Appropriately enough, the conduit for the adjustment was a player nicknamed Flip, Filippa Goula, who has earned increasing levels of trust from Kielsmeier in recent weeks and played 24 minutes on Sunday. After Cleveland State got off to a slow start, the Greek point guard entered the contest for the first time late in the opening quarter, and quickly stole the ball before firing it ahead to Perdue for a transition bucket.

There was plenty more where that came from.

The Vikings opened the second quarter with a 23-4 run that gave the green-clad visitors the lead for good, eventually pushing the score to 35-21 in the final two minutes of the half. Nine of those 23 points came on Perdue threes, and 11 followed Titans turnovers. Mya Moore, who had a steal and a subsequent bucket in the middle of the run, Grace Ellis, and Sara Guerreiro were also on the floor as the contest’s momentum began to shift. Moore eventually gave way to Jordana Reisma, who scored 11 of her 16 points during the period.

Kielsmeier called the second quarter his team’s best of the season, and he felt like it was driven heavily by sliding Perdue over to the two-guard spot.

“It allowed us to run more stuff for Micky that she’s used to,” he said. “Micky can score any way on the court, no matter if she’s got the ball in her hands, or if she’s off the ball, she’s a playmaker. However, what really got her going last year, was playing more off the ball, and in a way where she could come off of screens and get transition shots thrown to her, as opposed to her throwing them.”

“It was transition, it was points off of turnovers, it was playing the way we want to play,” he added. “We were able to play more open, more free, and less in the half-court set.”

Concurrent to that offensive boost and Perdue’s outburst, CSU managed to limit Titans leading scorer Aaliyah McQueen to 16 points on 7-for-21 shooting, including 0-for-4 from three-point range.

However, three of those seven made field goals came during the third quarter, as UDM (10-3, 4-1 Horizon League) responded with a 9-0 run that trimmed the Vikings’ once-hefty lead to a single point, 41-40. Emaia O’Brien, who scored 15 times, contributed heavily to the surge as well, including a four-point play after she knocked down one of her four three-pointers while being fouled by Guerreiro.

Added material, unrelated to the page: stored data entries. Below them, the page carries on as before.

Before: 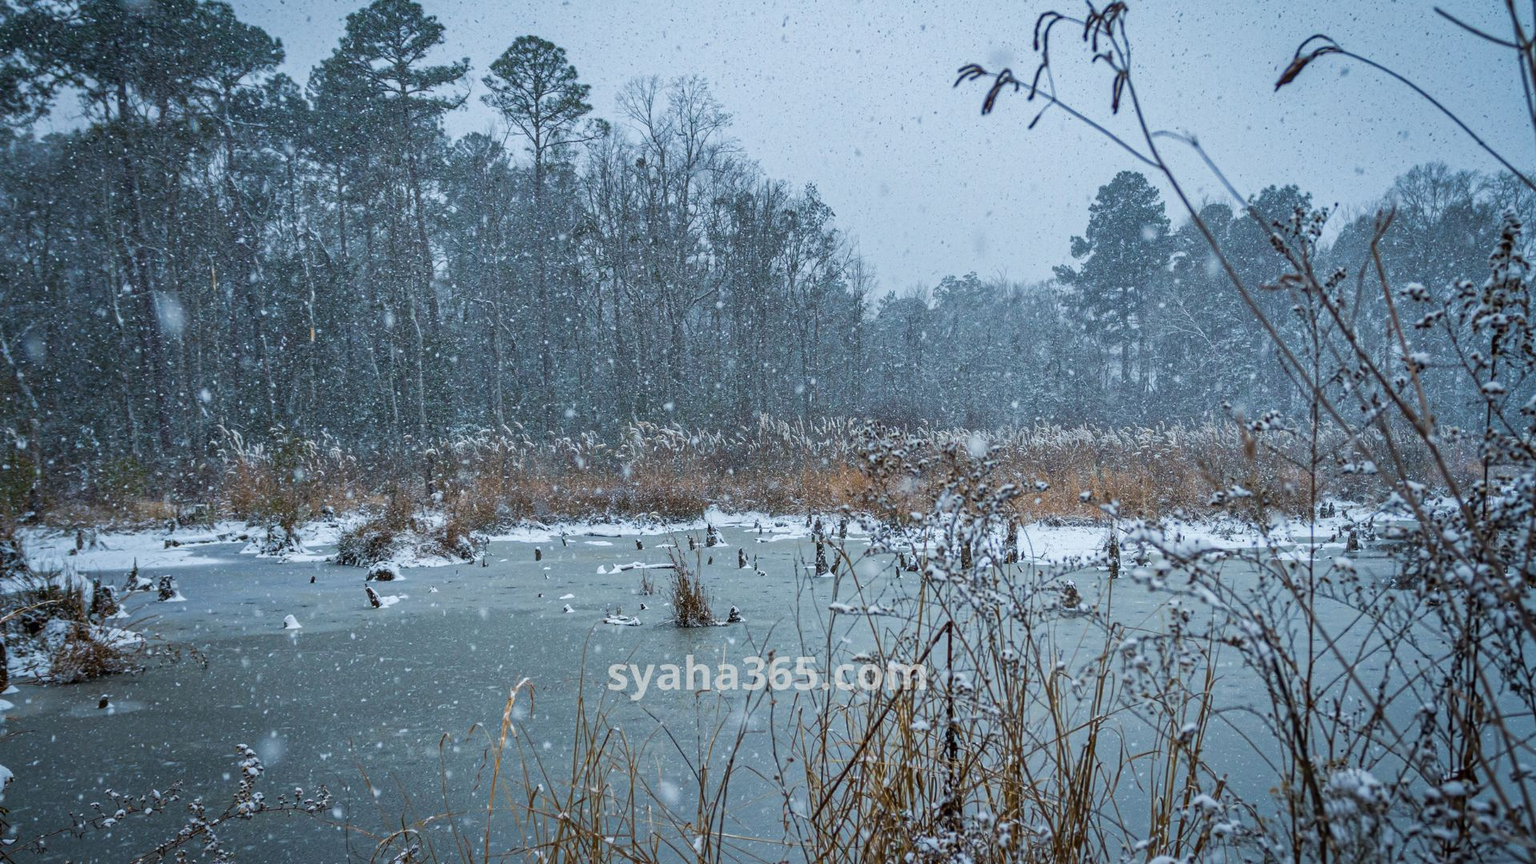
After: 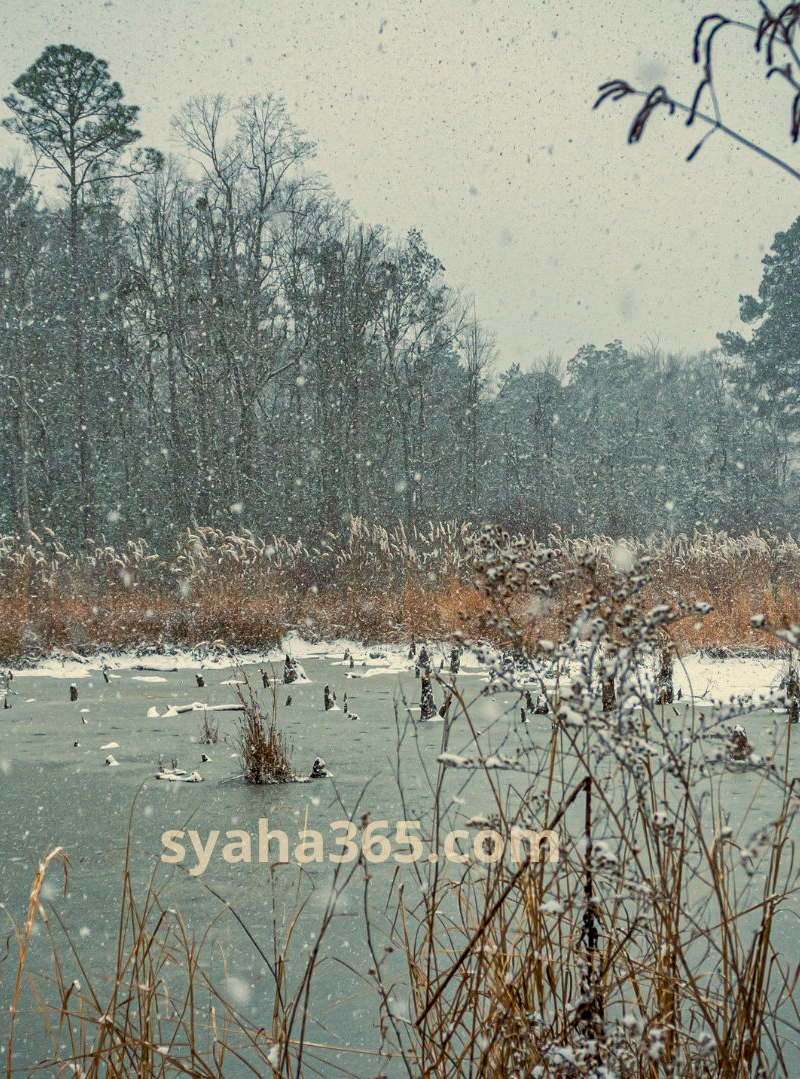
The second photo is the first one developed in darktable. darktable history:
white balance: red 1.123, blue 0.83
crop: left 31.229%, right 27.105%
exposure: black level correction 0.004, exposure 0.014 EV, compensate highlight preservation false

“Detroit is really good, and they’re really good defensively,” Kielsmeier said. “They’re not going away, no matter what the score is, they were going to continue to come after us.”

Enter Destiny Leo, another player who knows a thing or two (or three) about deep balls.

With the teams still wrestling over a margin that ranged between two and five points, the 2022-23 Horizon League Player of the Year knocked down a triple in the final minute of the third quarter that gave her team some breathing room, at 53-47, entering the final ten minutes. She hit another just 106 seconds later to put the Vikings up by seven, then a third that effectively sealed the outcome by giving Cleveland State a 14-point edge with 1:21 remaining.

Those final three of her 11 points came after CSU had burned all but five seconds of the shot clock in an effort to end the game quickly, and from roughly five feet behind the arc.

“The level of difficulty of that shot, I’m not sure people could really understand,” Kielsmeier said. “She’s just a special player, she always has been. Those shots tonight were huge, as important as any shot in the game. They came in big moments.”

Things don’t get any easier for the newly-reenergized Vikings, however, as their next game will be against HL-leading Purdue Fort Wayne on January 12th in the Wolstein Center. The Mastodons obliterated Oakland – the team that beat CSU on Friday, of course – by a 77-37 score roughly 30 miles up the road from, and simultaneous to, Cleveland State’s victory over Detroit Mercy.

Over the next week, Kielsmeier will certainly continue to confront trains of thought, both large and small.

“It’s just gotta continue to get better,” he said. “I’ve tried to get our players to understand, it’s gotta be something that we fix moving forward. It’s not gonna fix itself. We’ve gotta play harder, we’ve gotta position better, and we’ve just gotta get overall more aggressive.”